I am in Ephrata, PA, I have 6 Cockatiels, 1 pair on eggs, one pair I am about to attempt breeding. I also have budgies, 1 of which is on eggs also.


----------



## Cheryl (Dec 27, 2008)

I am in Central New York.. I may consider shipping for multiple purchases.
I plan to have some SLYC, emeralds, pastel faces, recessive silvers, and more common mutations (pearl, pied, white faces) later in the summer. Pairs have just been set up.

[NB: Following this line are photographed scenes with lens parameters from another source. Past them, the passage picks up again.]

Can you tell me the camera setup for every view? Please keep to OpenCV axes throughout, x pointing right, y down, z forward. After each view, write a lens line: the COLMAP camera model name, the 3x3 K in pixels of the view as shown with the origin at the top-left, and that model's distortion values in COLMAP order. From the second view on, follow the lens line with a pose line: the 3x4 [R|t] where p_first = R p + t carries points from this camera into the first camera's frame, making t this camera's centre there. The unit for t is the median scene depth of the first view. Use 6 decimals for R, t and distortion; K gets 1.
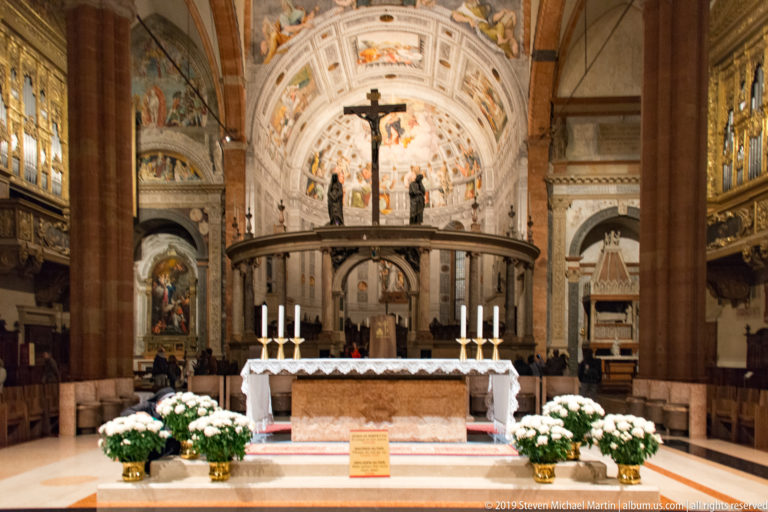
lens RADIAL K [[625.9, 0, 382.1], [0, 625.9, 324.3], [0, 0, 1]] dist [0.221275, 0.000259]
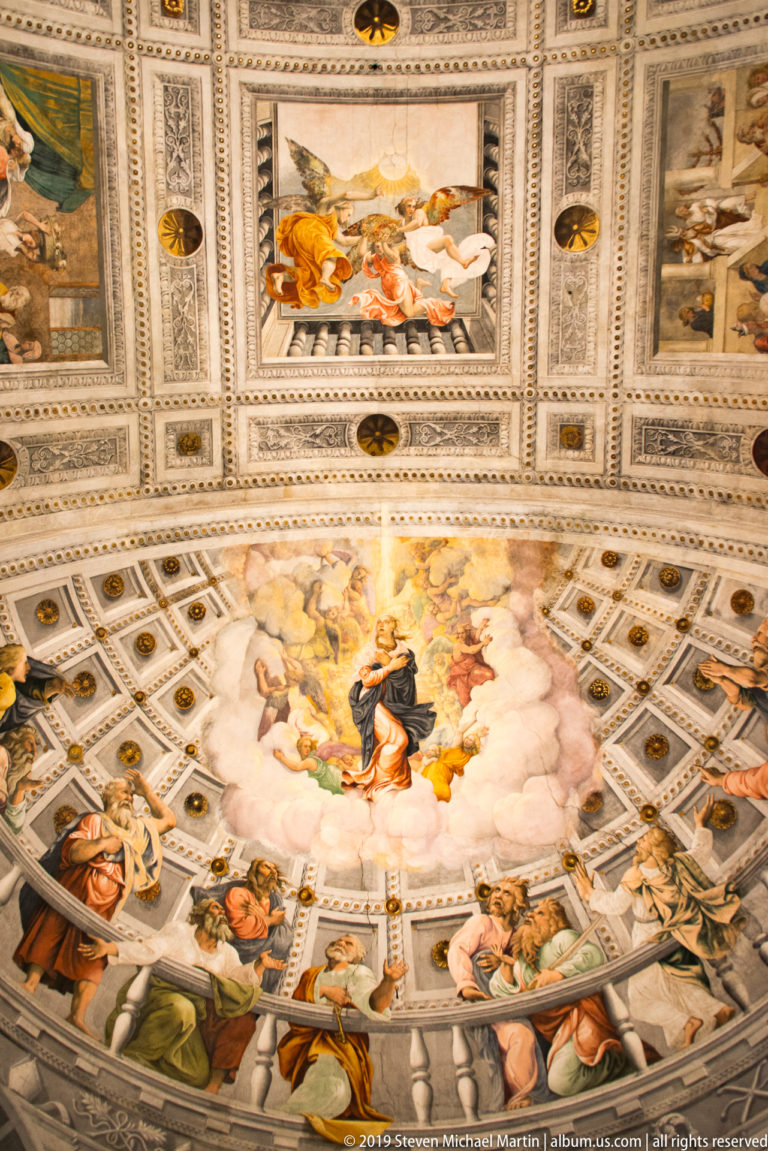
lens RADIAL K [[942.9, 0, 360.1], [0, 942.9, 474.1], [0, 0, 1]] dist [0.037570, -0.035946]
pose [[0.999270, 0.035818, 0.013294, 0.000610], [0.006819, 0.175158, -0.984517, 0.018423], [-0.037592, 0.983889, 0.174786, 0.857048]]
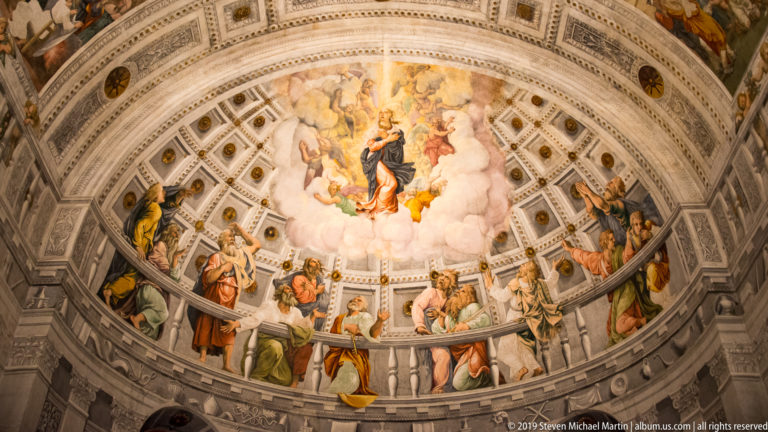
lens RADIAL K [[899.8, 0, 382.2], [0, 899.8, 184.5], [0, 0, 1]] dist [0.062106, 0.249817]
pose [[0.998837, 0.032569, 0.035550, -0.001397], [-0.005153, 0.805235, -0.592934, 0.009521], [-0.047937, 0.592061, 0.804466, 0.591376]]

Babies will be hand fed and banded. They come with a hatch certificate, care sheet, and a sample of Zupreem Natural pellets.


----------



## leeisme (Feb 4, 2011)

I'm in Scranton PA. Have four breeding pairs. 3 eggs, 7 being handfed and 3 "adopted" cinnamon juveniles which were handfed and soon to be ready to go in early July. All can be seen on website below. Thanks for the consideration.


----------



## 4birdsNC (Dec 4, 2010)

Im in Hendersonville Nc, thats the western section, I can easily get to Georgia, South Carolina and Tennesee in about an hour. I dont want to travel more than 2 hrs with birds in the car. I have 7 birds now, only 2 babies not spoken for, they wont be ready untill mid August... they are WF varients, (Mother WF Cinnamon Lutino pearl, Father WF split Cinnamon pearl). Willing to trade for a Pied male, perferably heavy pied.... My babies are hand fed. My other pair that is mated are Grey split to WF Cinnamon and Cinnamon Pearl, but they wont breed again untill october.


----------



## luffy3001 (Sep 1, 2010)

i live in longbeach california and if there is a breeder around there i would like to buy some cockatiels from u


----------



## roxy culver (May 27, 2010)

I'm in Oak Harbor, WA about 2hrs north of Seattle or 2hrs south of Vancouver, B.C. I currently have one baby at a week old, with 2 pairs on eggs and another pair just set up. Will update with color varieties once I know what I'm getting.


----------